We lose it to business, adulthood and survival. So this means we can all work on that “talent” of ours, hone it, nurture it till it becomes so nurtured that it can nourish and nurture others through sharing and a profession of teaching or performing. 

The only training required, according to me, is self-discipline, hard work, dedicated hours in the studio, research and the search to always become better and better. That way you will respect the art, it’s rich history, culture and context as well as find yourself being respected in return.


6. What piece of advice would you like to give to future and aspiring artists?

To pursue belly dance/any other art like a relationship they would desire to be in. 

Like a relationship that they would love to be in, giving it the space and time it needs, to love it with strength, kindness and honesty and to try to know it as if it were a person...which takes the full lifetime…and that is the beauty of love or what it means to be a true artist.


7. Since belly dancing is a soul-enriching experience.
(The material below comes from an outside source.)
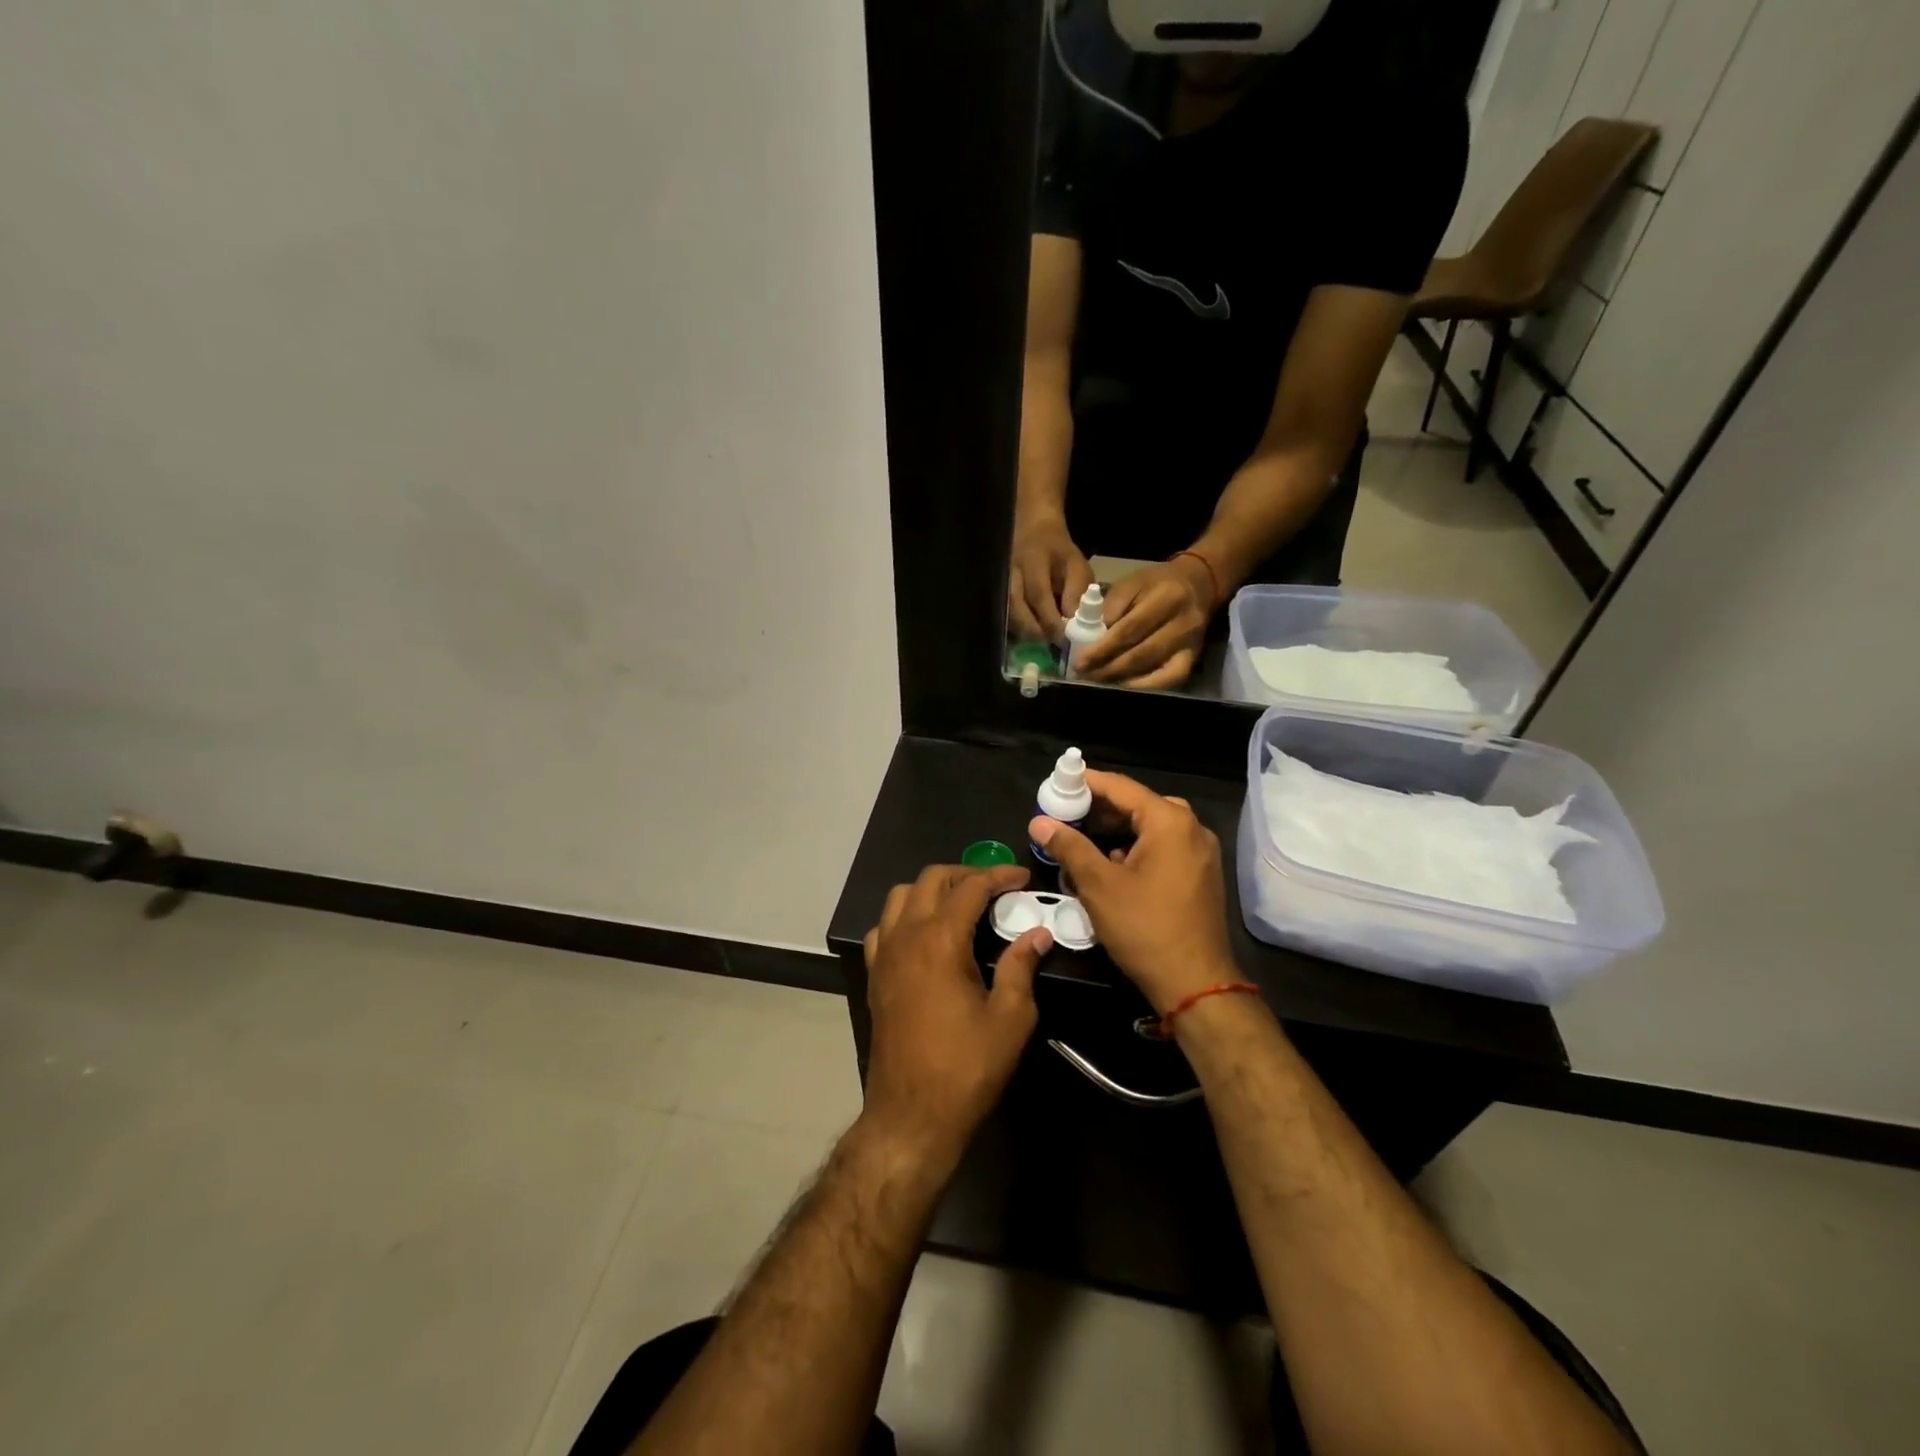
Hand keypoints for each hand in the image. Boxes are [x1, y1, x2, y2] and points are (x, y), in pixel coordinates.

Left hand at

How has it helped you make an impact through your work?

Being a dance movement therapist and having had a slightly traumatic experience in my childhood (like 100% of all the women) with my sexuality, I saw how bellydance helped me accept my sexuality and once I did (of course it’s not like a graduation day, it is a lifelong journey of self-work), I felt infinite in my potential. 

I felt I stopped having the feeling of constantly living in some kind of fear of the other gender, or that of guilt of being in a woman’s body or of having a sexuality. 
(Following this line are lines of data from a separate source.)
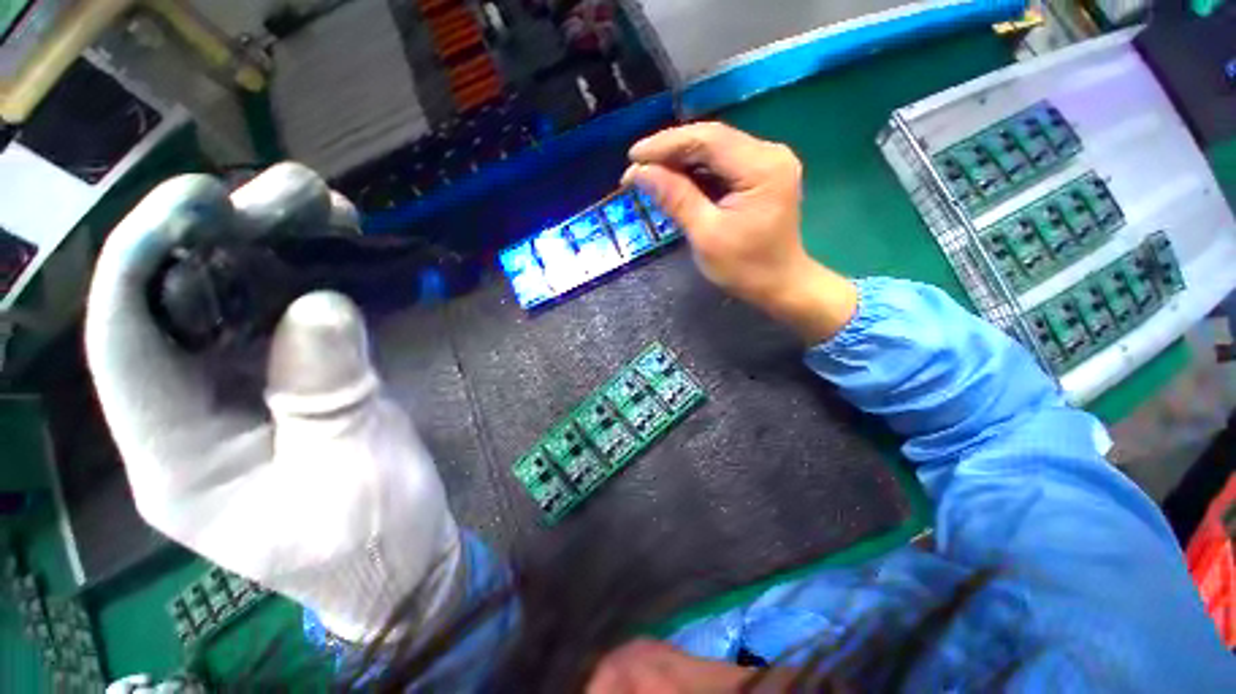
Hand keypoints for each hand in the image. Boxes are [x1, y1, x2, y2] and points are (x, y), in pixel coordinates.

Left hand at [85, 165, 461, 642]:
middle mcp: (191, 414)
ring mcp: (243, 394)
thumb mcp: (352, 472)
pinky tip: (338, 252)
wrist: (402, 555)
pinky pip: (286, 315)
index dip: (145, 258)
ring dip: (273, 246)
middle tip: (290, 193)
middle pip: (178, 305)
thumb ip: (329, 394)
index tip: (199, 196)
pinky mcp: (290, 383)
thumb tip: (320, 304)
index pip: (126, 345)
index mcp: (179, 458)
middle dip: (224, 234)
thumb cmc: (373, 536)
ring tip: (323, 209)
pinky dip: (310, 276)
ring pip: (233, 301)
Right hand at [623, 122, 857, 343]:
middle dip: (670, 152)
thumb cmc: (745, 268)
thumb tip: (640, 173)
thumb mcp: (706, 235)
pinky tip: (675, 180)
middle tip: (637, 168)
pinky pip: (723, 163)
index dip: (666, 144)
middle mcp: (769, 153)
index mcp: (761, 167)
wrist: (781, 284)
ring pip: (715, 149)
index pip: (707, 139)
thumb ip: (676, 199)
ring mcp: (768, 162)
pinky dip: (696, 171)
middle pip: (711, 139)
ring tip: (650, 174)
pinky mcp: (762, 173)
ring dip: (681, 160)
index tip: (633, 157)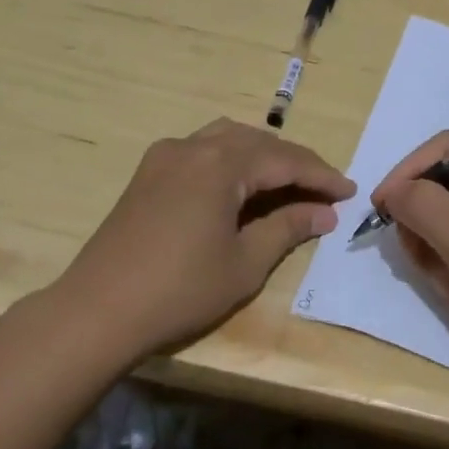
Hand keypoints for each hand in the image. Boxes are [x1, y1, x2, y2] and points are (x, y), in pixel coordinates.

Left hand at [53, 119, 354, 359]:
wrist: (98, 310)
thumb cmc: (180, 289)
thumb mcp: (245, 263)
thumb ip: (287, 228)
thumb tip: (323, 213)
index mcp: (221, 164)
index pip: (285, 160)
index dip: (321, 176)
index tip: (349, 192)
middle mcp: (193, 147)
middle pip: (257, 142)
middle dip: (294, 163)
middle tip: (323, 190)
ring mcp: (165, 156)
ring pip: (226, 139)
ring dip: (261, 155)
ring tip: (285, 183)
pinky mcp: (147, 173)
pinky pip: (200, 150)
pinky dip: (229, 159)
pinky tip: (238, 185)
That journey lead me to study how bellydance can actually be used as a medium for specifically helping women (and even men) with difficulties accepting their bodies and sexuality. 

After a lot of research I designed and conduct my module INFINITY to help women, men and professionals training to work with children with such trauma , to work on their sexualities, release the negativity blocked by such instances in their hips (chest or hair, the 3 main highly sexualized body parts in humans) through movement repertoire and philosophy of this ancient and spiritual dance form that we commonly call BELLYDANCE.